Material provided.
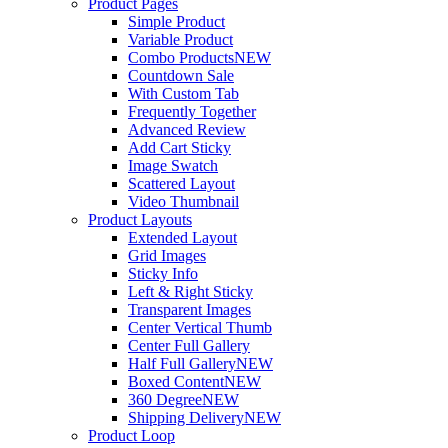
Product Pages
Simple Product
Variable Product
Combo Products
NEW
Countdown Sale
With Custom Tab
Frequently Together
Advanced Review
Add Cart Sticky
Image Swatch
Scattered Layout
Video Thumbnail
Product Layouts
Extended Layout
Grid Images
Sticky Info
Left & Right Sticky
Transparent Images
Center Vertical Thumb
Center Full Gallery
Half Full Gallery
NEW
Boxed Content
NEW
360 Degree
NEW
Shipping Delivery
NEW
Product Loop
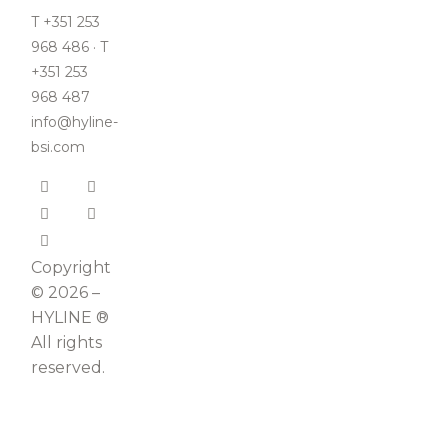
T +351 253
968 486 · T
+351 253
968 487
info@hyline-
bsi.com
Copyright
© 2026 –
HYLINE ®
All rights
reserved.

Written task. Show each line of the material above that contains the string "Center". Match case exactly.

Answer space.
Center Vertical Thumb
Center Full Gallery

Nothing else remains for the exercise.